From: Florian Westphal <fw@strlen.de>
To: <netfilter-devel@vger.kernel.org>
Cc: Florian Westphal <fw@strlen.de>
Subject: [PATCH nft 4/4] ct: add conntrack label set support
Date: Thu, 21 Apr 2016 16:34:44 +0200 [thread overview]
Message-ID: <1461249284-12114-5-git-send-email-fw@strlen.de> (raw)
In-Reply-To: <1461249284-12114-1-git-send-email-fw@strlen.de>
Pablo suggested to support this by indicating the label bit number that we
want to set via netlink attribute.
IOW, ct label set doesn't use an sreg -- instead the bit that we
should set in the conntrack label area is passed as immediate attribute.

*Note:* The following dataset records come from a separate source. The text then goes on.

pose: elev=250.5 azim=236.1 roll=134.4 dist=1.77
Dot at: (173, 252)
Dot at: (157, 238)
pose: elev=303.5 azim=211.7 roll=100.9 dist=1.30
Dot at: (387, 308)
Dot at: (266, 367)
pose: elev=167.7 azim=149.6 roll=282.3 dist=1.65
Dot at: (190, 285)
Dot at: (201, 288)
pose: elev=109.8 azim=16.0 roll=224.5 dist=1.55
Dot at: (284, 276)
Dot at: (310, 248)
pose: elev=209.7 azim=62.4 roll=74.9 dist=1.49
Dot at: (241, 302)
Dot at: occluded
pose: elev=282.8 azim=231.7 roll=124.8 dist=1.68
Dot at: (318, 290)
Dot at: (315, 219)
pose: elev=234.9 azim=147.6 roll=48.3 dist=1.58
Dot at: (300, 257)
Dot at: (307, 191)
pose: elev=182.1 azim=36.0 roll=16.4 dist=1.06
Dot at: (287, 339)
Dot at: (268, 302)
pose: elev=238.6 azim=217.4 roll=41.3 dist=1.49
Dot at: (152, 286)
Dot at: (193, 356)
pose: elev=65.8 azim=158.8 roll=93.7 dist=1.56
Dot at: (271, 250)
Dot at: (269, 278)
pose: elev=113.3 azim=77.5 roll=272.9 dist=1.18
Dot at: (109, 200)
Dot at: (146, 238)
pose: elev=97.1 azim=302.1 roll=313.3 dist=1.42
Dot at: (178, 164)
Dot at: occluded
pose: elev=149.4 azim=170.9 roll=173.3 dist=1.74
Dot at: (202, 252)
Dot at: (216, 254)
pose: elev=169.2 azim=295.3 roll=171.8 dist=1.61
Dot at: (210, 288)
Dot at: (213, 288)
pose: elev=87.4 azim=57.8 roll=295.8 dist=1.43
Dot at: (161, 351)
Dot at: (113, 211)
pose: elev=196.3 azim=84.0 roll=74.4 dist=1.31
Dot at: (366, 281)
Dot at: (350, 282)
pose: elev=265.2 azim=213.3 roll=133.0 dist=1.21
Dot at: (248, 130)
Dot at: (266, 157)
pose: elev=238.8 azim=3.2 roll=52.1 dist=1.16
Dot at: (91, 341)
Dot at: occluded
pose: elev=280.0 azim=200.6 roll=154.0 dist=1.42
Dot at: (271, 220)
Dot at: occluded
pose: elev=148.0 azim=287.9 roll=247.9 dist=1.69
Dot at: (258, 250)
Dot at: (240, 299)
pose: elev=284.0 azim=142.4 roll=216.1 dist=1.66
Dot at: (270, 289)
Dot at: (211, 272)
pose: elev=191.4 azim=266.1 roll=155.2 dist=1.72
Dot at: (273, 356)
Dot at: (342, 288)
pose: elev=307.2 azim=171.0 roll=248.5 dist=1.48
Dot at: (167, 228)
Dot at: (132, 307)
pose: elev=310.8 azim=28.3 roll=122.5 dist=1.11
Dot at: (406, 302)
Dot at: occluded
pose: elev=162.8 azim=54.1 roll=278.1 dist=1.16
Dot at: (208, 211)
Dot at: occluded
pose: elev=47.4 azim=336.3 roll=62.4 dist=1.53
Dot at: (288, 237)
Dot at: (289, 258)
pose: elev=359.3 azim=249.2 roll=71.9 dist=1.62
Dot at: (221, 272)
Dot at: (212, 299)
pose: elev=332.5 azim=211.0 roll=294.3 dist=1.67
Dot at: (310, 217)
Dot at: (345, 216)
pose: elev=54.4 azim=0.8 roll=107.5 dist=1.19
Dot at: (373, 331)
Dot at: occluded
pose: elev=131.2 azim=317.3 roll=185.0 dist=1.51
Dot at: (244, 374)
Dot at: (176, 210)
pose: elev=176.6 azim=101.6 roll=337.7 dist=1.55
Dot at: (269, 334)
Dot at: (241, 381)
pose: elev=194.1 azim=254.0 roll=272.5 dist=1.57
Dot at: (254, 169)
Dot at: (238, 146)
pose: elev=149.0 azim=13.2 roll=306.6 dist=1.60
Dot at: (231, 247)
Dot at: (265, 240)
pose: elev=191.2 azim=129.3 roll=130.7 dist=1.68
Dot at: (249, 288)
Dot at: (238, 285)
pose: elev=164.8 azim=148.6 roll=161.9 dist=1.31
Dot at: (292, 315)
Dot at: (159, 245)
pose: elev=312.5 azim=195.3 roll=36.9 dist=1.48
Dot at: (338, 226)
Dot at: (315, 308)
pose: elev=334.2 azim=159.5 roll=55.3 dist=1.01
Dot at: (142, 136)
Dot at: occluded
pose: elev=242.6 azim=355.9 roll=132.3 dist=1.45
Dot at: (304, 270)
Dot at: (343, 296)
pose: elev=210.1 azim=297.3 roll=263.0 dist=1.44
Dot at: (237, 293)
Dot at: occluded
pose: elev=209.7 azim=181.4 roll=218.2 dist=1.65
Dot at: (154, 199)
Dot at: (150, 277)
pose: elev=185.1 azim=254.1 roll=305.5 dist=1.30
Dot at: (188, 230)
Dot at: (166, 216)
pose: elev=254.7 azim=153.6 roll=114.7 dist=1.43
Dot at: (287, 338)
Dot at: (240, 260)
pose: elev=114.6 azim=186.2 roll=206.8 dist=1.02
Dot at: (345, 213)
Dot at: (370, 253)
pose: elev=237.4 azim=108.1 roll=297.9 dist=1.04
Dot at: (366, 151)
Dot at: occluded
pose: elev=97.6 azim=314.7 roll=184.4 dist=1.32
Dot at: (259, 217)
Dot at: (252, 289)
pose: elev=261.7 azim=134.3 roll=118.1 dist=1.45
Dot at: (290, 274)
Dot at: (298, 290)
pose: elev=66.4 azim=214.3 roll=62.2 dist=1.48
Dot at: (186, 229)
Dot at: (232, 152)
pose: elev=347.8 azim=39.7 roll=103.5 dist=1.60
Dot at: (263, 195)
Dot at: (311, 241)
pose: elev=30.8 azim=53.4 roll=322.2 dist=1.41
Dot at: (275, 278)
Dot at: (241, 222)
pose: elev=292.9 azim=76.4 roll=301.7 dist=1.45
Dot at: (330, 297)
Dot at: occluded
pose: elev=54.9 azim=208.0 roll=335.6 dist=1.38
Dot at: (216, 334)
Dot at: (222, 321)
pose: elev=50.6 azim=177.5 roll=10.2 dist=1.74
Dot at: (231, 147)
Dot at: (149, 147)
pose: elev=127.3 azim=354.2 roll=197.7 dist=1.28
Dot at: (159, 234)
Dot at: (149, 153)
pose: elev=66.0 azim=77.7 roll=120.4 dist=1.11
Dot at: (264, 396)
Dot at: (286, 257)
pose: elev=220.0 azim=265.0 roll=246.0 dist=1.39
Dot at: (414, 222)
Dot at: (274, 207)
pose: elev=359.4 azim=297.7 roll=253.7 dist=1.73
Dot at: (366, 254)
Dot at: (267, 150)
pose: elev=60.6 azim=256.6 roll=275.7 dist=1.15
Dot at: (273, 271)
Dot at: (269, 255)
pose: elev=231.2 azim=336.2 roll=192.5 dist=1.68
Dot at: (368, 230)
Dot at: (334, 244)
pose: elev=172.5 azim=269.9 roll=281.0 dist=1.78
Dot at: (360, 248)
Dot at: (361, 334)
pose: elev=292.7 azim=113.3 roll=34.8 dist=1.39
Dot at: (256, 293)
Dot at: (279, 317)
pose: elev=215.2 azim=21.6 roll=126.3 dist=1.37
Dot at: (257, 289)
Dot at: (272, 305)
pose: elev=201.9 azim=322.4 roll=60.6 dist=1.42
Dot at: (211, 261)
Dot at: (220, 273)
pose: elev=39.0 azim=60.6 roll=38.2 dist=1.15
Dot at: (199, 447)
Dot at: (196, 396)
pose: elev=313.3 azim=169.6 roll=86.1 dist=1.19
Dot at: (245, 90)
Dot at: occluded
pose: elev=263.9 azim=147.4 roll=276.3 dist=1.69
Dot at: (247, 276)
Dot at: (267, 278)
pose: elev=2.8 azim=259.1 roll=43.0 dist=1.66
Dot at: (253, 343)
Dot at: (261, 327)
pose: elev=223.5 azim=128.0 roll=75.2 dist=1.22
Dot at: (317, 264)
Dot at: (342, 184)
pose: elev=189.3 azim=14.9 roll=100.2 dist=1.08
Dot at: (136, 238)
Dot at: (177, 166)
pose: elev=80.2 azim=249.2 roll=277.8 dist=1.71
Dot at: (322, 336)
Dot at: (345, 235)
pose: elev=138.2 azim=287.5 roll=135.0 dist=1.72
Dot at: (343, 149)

To make this work we have to dissect the argument and derive the
bit from the bitfield (only one bit can be set).
For nft list, we create a new bitfield and set the appropriate label bit.
Signed-off-by: Florian Westphal <fw@strlen.de>
---
src/evaluate.c | 28 ++++++++++++++++++++++++----
src/netlink_delinearize.c | 44 +++++++++++++++++++++++++++++++++++++++-----
src/netlink_linearize.c | 23 +++++++++++++++++------
3 files changed, 80 insertions(+), 15 deletions(-)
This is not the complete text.